Pegram was born in London and received his first artistic education at the West London School of Art. Already in 1881 and in 1883 he won prizes at the National Art Competitions. In 1881, he entered the Royal Academy schools, where he again won prizes in 1882, 1884, and 1886. In 1887 he left the school and worked until 1891 as assistant to Hamo Thornycroft. He became a member of the Art Workers' Guild in 1890, an Associate of the Royal Academy in 1904 and finally a Royal Academician in 1922. From 1890, Pegram was commissioned for numerous building decorations and statues. In 1913, he was one of the ten sculptors selected to work on the city hall of Cardiff, for which he sculpted the figure of Llewelyn the Last.

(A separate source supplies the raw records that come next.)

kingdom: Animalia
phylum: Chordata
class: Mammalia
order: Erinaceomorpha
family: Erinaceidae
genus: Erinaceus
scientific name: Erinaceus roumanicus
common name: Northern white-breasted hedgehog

His daughter, Doris Joan Pegram, married the artist and illustrator H. M. Brock.
Henry Alfred Pegram died in 1937 in his home in Hampstead, London.
Prizes
Bronze medal at the Paris International Exhibition of 1889 (for Death Liberating a Prisoner)

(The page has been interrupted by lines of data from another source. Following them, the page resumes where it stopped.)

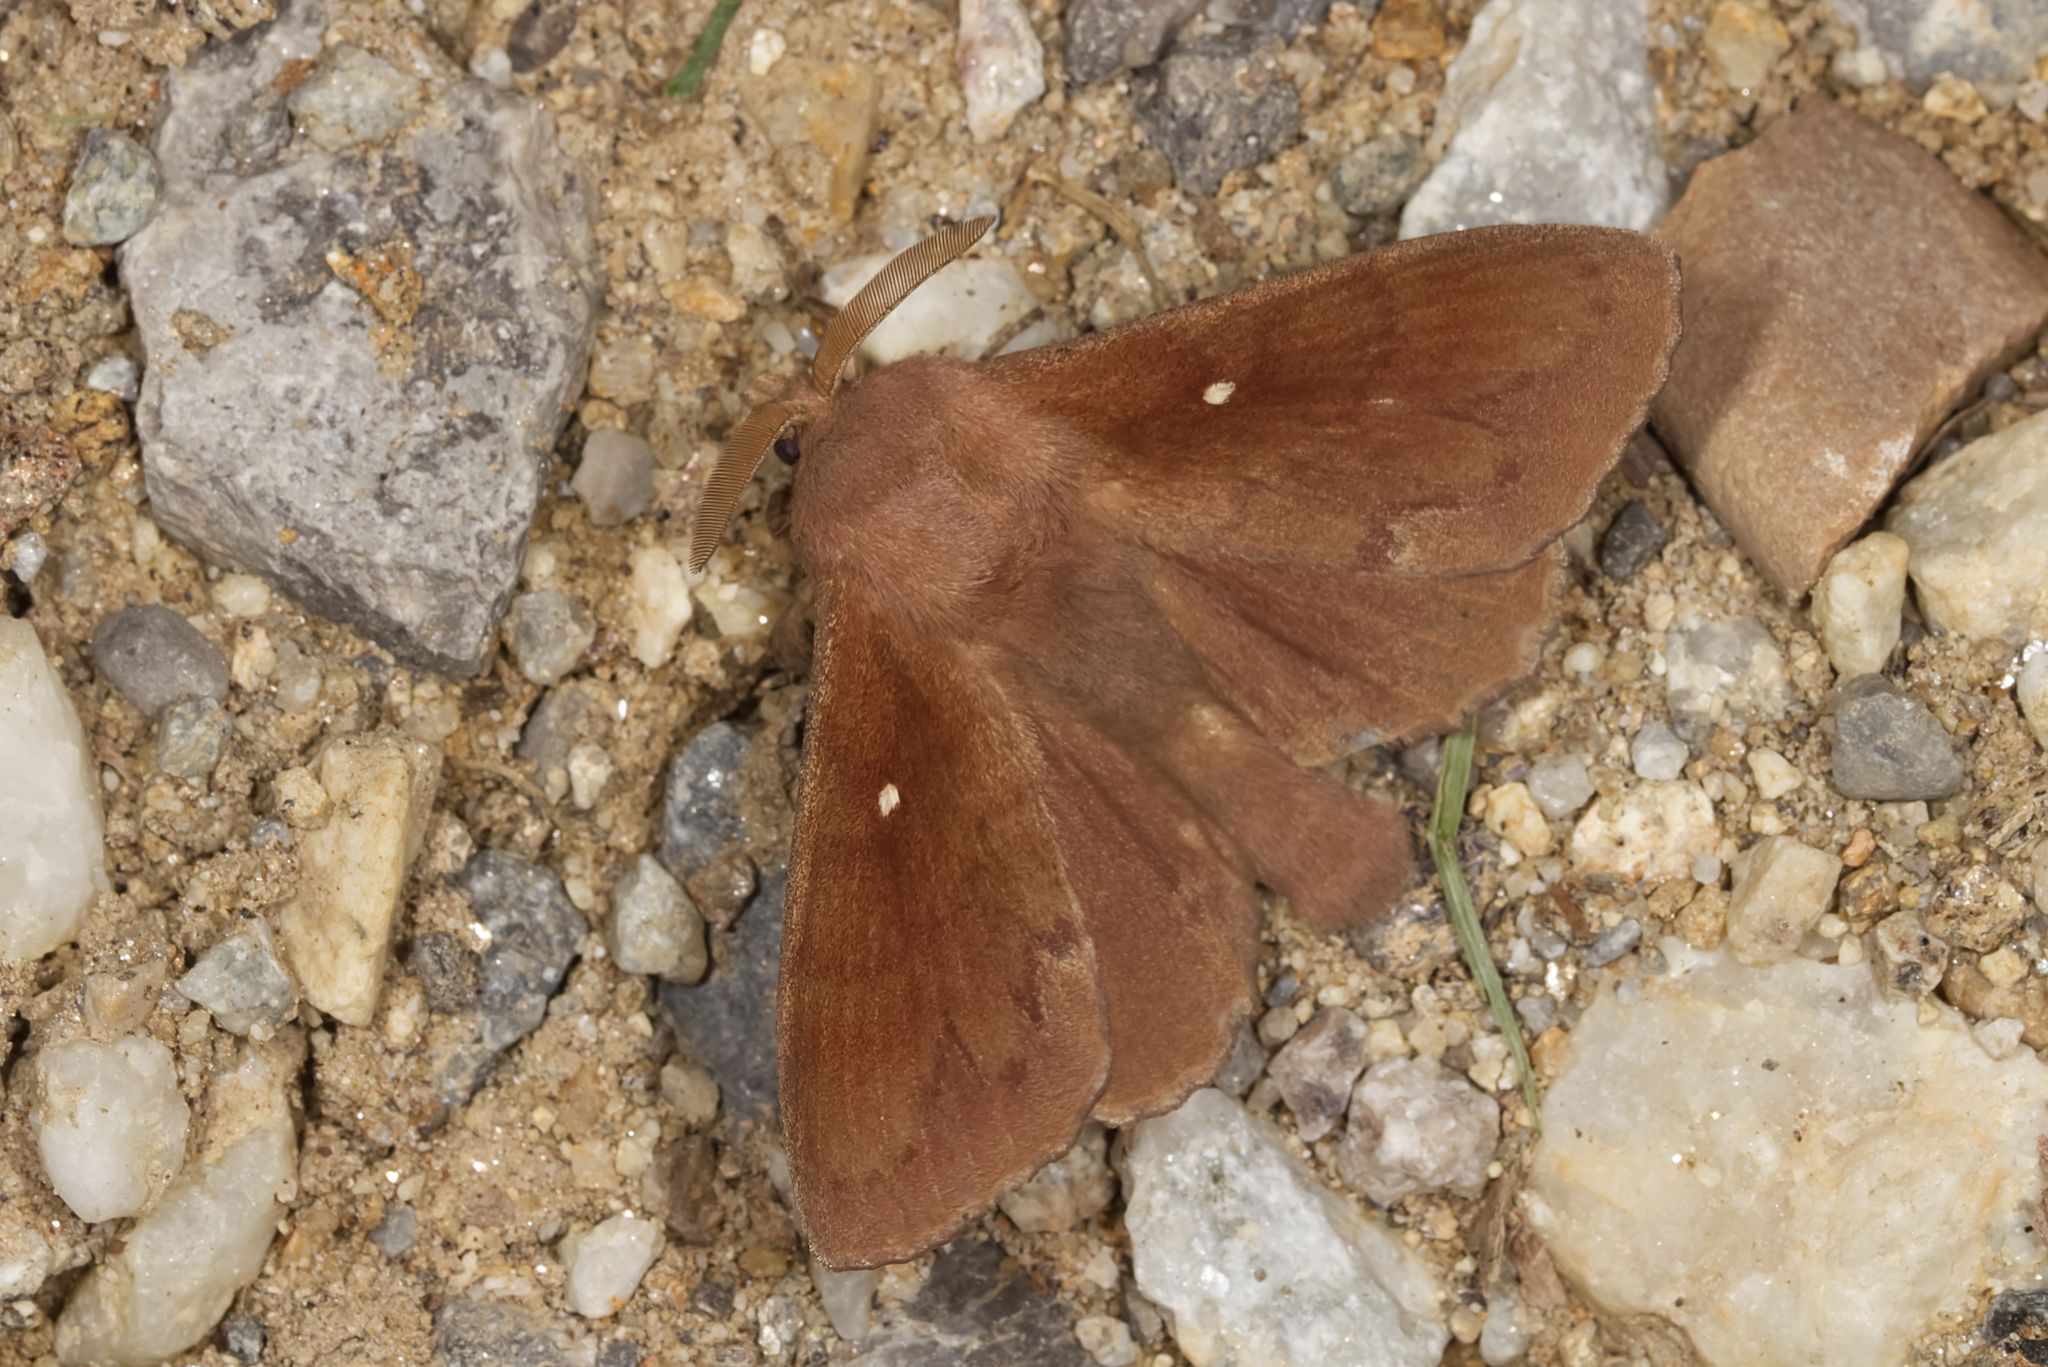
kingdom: Animalia
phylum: Arthropoda
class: Insecta
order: Lepidoptera
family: Lasiocampidae
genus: Dendrolimus
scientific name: Dendrolimus pini
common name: Pine-tree lappet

Gold medal at Dresden, 1897 (for The Last Song)
Silver medal at the Paris International Exhibition of 1900 (for a life-size plaster cast of Sibylla Fatidica, a marble version was presented in 1904 to the Tate.)
Selected works
Industry and Britannica, entrance of the Imperial Institute, London. (1891–1892)

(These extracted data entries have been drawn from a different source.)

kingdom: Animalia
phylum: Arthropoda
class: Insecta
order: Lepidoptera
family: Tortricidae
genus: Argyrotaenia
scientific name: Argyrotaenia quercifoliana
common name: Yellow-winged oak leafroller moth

Ignis Fatuus or Misleading Light (1889).
The Last Song (1897).
Bronze candelabra in St. Paul's, London (1897).
Sibylla Fatidica (1900–1904).
Monument to Ninon Michaelis at Kensal Green Cemetery (approx 1901).
Reliefs at St Paul's Girls' School, Brook Green. (1903)
"The Bather" friezes at Buckingham Gate no. 20, Westminster, London (now the High Commission of Swaziland).